Segment Start: Provided data
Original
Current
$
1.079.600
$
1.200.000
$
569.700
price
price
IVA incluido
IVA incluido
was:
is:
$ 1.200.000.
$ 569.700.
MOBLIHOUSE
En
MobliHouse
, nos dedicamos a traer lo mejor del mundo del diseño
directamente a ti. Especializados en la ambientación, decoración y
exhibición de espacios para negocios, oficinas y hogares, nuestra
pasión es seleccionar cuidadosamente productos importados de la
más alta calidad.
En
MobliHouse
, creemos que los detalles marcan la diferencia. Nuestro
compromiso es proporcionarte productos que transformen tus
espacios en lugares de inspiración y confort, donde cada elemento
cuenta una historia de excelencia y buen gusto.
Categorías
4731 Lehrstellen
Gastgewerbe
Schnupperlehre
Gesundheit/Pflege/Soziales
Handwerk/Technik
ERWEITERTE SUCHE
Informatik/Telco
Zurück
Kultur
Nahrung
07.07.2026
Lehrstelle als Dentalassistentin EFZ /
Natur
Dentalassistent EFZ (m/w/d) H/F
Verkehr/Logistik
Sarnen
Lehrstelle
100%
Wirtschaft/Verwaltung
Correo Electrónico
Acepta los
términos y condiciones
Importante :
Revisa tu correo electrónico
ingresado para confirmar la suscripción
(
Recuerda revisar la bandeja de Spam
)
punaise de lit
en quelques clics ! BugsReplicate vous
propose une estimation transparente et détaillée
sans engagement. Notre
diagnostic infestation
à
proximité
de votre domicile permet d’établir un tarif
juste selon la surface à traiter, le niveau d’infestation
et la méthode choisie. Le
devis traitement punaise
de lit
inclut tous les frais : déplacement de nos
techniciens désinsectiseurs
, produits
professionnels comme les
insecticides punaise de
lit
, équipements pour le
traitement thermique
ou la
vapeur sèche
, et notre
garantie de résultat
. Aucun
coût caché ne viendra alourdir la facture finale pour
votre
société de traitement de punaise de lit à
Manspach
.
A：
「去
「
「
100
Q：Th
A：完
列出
Segment End: Provided data
→ **Requirement**: Rewrite the records above, substituting "impuestos incluidos" for every occurrence of "IVA incluido" and leaving every other line unchanged.

→ **Response**:
Original
Current
$
1.079.600
$
1.200.000
$
569.700
price
price
impuestos incluidos
impuestos incluidos
was:
is:
$ 1.200.000.
$ 569.700.
MOBLIHOUSE
En
MobliHouse
, nos dedicamos a traer lo mejor del mundo del diseño
directamente a ti. Especializados en la ambientación, decoración y
exhibición de espacios para negocios, oficinas y hogares, nuestra
pasión es seleccionar cuidadosamente productos importados de la
más alta calidad.
En
MobliHouse
, creemos que los detalles marcan la diferencia. Nuestro
compromiso es proporcionarte productos que transformen tus
espacios en lugares de inspiración y confort, donde cada elemento
cuenta una historia de excelencia y buen gusto.
Categorías
4731 Lehrstellen
Gastgewerbe
Schnupperlehre
Gesundheit/Pflege/Soziales
Handwerk/Technik
ERWEITERTE SUCHE
Informatik/Telco
Zurück
Kultur
Nahrung
07.07.2026
Lehrstelle als Dentalassistentin EFZ /
Natur
Dentalassistent EFZ (m/w/d) H/F
Verkehr/Logistik
Sarnen
Lehrstelle
100%
Wirtschaft/Verwaltung
Correo Electrónico
Acepta los
términos y condiciones
Importante :
Revisa tu correo electrónico
ingresado para confirmar la suscripción
(
Recuerda revisar la bandeja de Spam
)
punaise de lit
en quelques clics ! BugsReplicate vous
propose une estimation transparente et détaillée
sans engagement. Notre
diagnostic infestation
à
proximité
de votre domicile permet d’établir un tarif
juste selon la surface à traiter, le niveau d’infestation
et la méthode choisie. Le
devis traitement punaise
de lit
inclut tous les frais : déplacement de nos
techniciens désinsectiseurs
, produits
professionnels comme les
insecticides punaise de
lit
, équipements pour le
traitement thermique
ou la
vapeur sèche
, et notre
garantie de résultat
. Aucun
coût caché ne viendra alourdir la facture finale pour
votre
société de traitement de punaise de lit à
Manspach
.
A：
「去
「
「
100
Q：Th
A：完
列出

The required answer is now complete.